Food & Crime (Podravka 2005)

Podravka is a Croatian company that has been making and selling food products since the 1930s. It began with fruit but currently produces and sells everything from tinned fish to baby food.

While popular in Europe, the company was unfamiliar to the rest of the world until 2009, when the Croatian Deputy Prime Minister resigned after being implicated in a mismanagement scandal that involved his time at the company.

The design of Podravka’s 2005 report is notable for three reasons – photography, page design, and the fact that the soon-to-be disgraced Deputy Prime Minister was on the board at the time.

The report is titled “An excerpt from eternal debate about the heart” and it opens with three stark, monochrome portraits, with each sitter musing about the word ‘heart’ and what it means to them. These pages feature a vastly generous use of negative space – a design choice that is effectively used here, and throughout the rest of the report.

Following the monochrome portraits are a series of diptychs in colour. Each set features the same actor in the role of a grandmother preparing food. The image on the left shows her ‘cooking without heart,’ while the image on the right features her ‘cooking with heart’. The images are amusing – in one of them, grim faced, she uses a high-heeled shoe to tenderise meat.

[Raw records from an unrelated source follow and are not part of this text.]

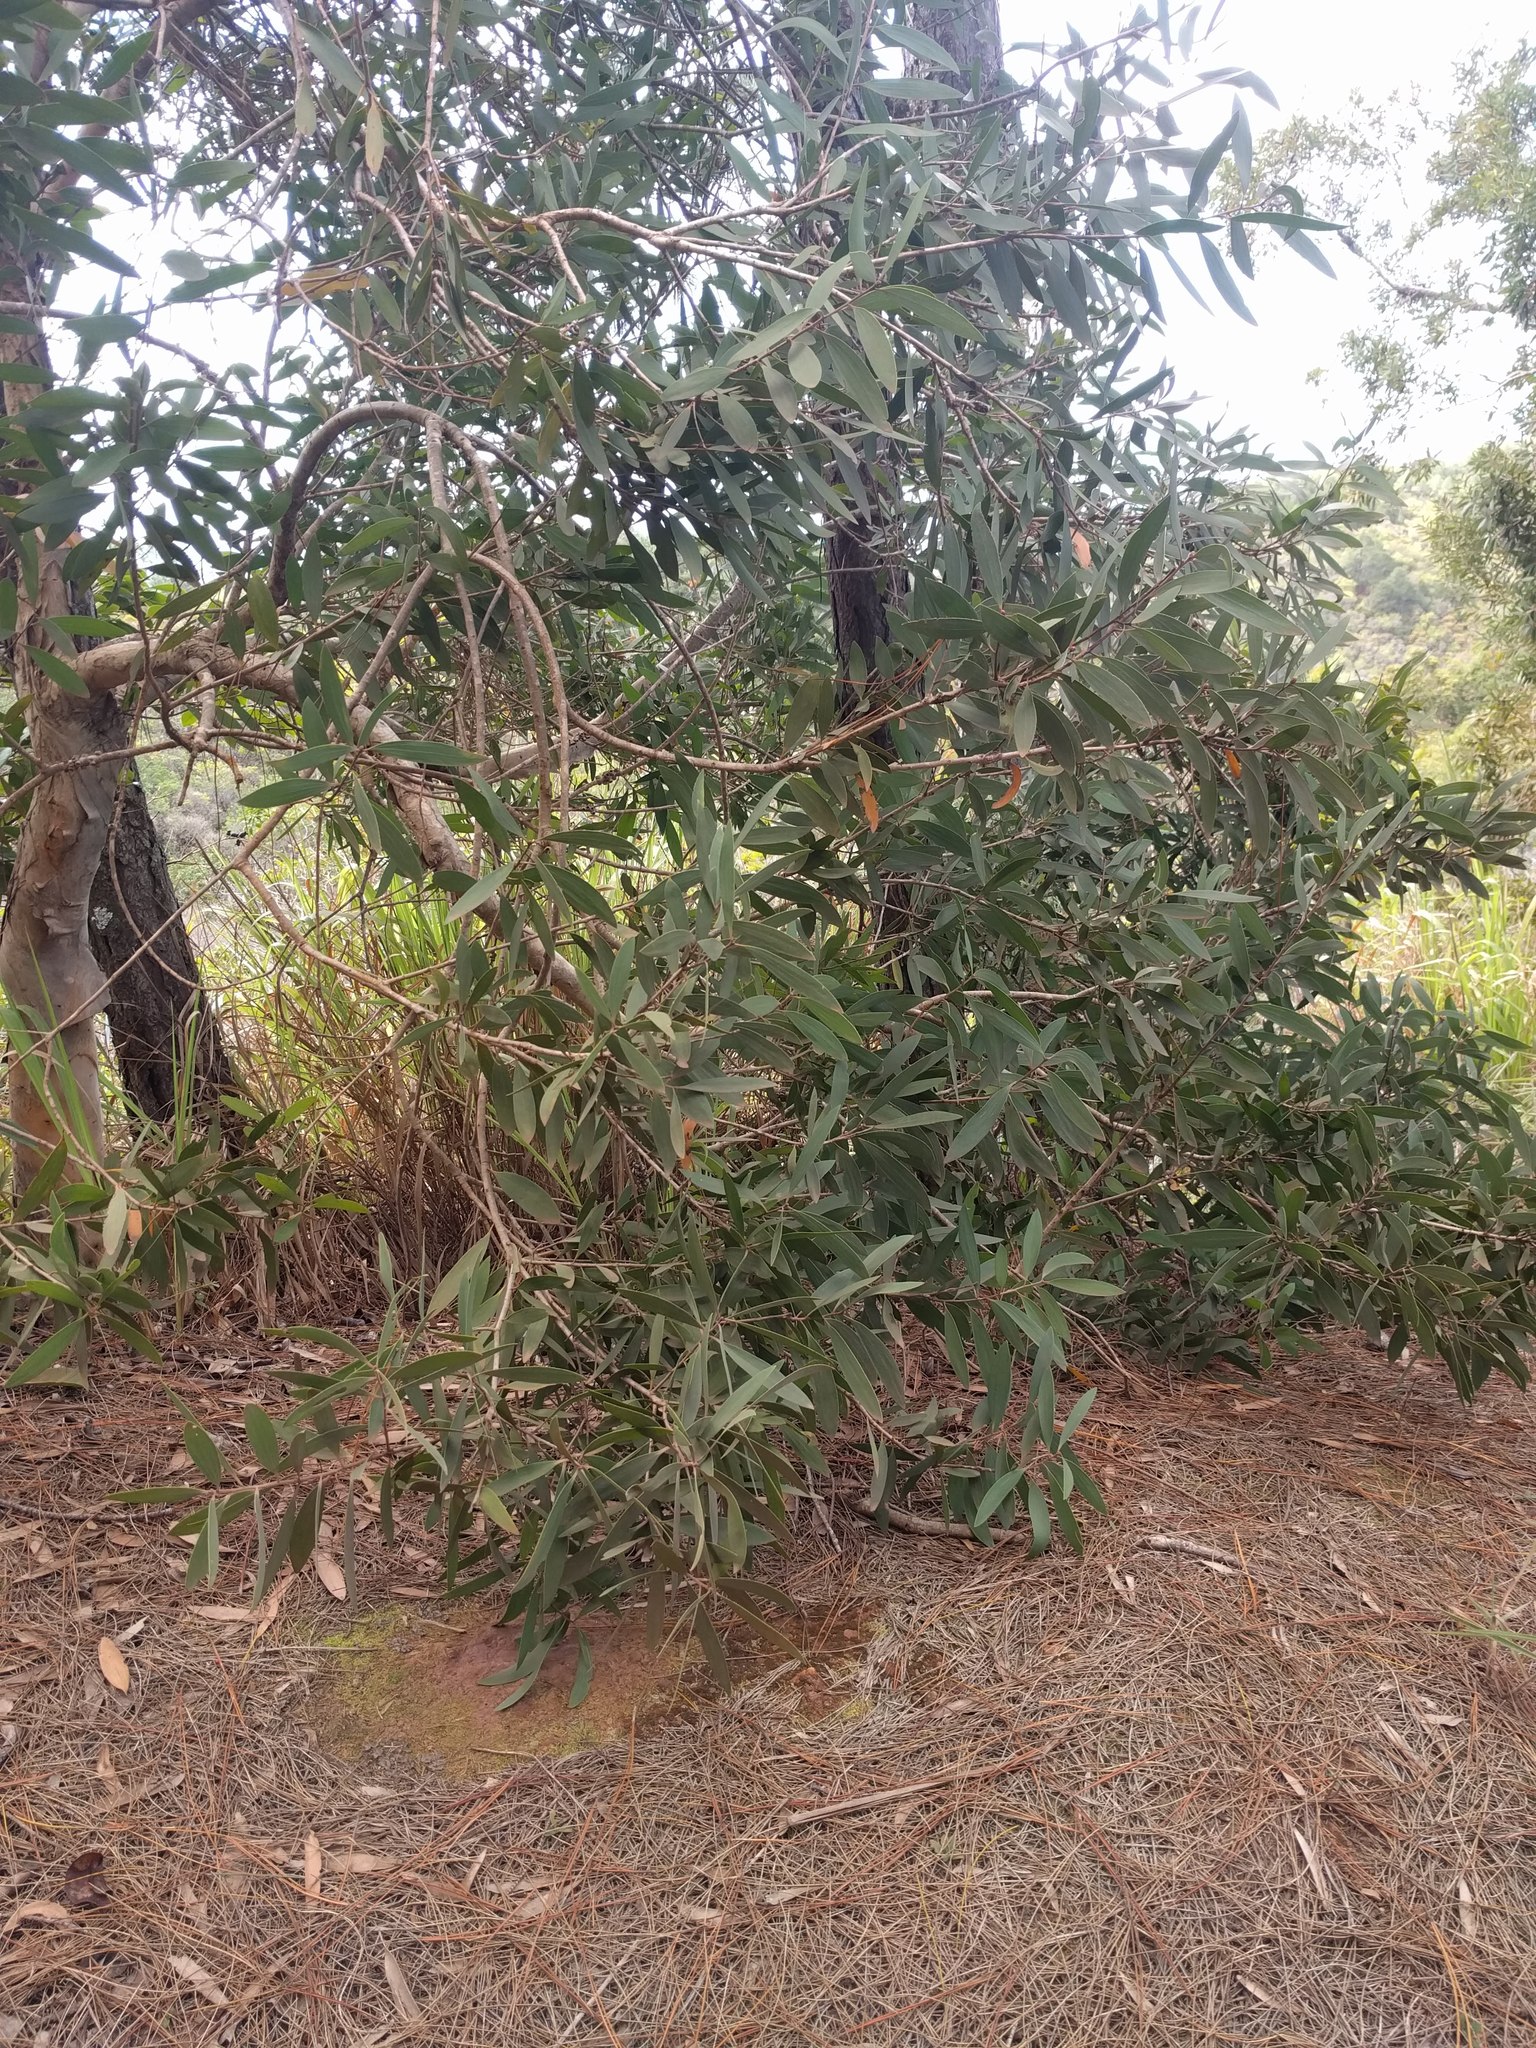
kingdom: Plantae
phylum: Tracheophyta
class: Magnoliopsida
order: Myrtales
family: Myrtaceae
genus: Melaleuca
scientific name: Melaleuca quinquenervia
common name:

The images also establish a heart motif that is used in the report, sometimes in innovative ways – especially in the photographs of common kitchen implements, later in the report.

The page grids use negative space, column width and a 2-colour palette so cleverly, the entire text is set in one size without navigation suffering very much at all.

On the digital version of the report, the page orientation switches to horizontal, making the financials simple to read – an excellent design decision. These are followed by photographs of a small, 72-page handwritten ‘journal’. The journal is a sophisticated use of copyrighting to highlight the products, services and ethos of the company, while also being visually engaging.

The report ends with portraits of the senior staff in chef’s hats, drawn in the same rich red line used in typesetting. They include, of course, one of the man who would bring the country and company into such disrepute, c.2009. It’s a strange legacy for the report to carry. Doubly so because it is a fine piece of publication design.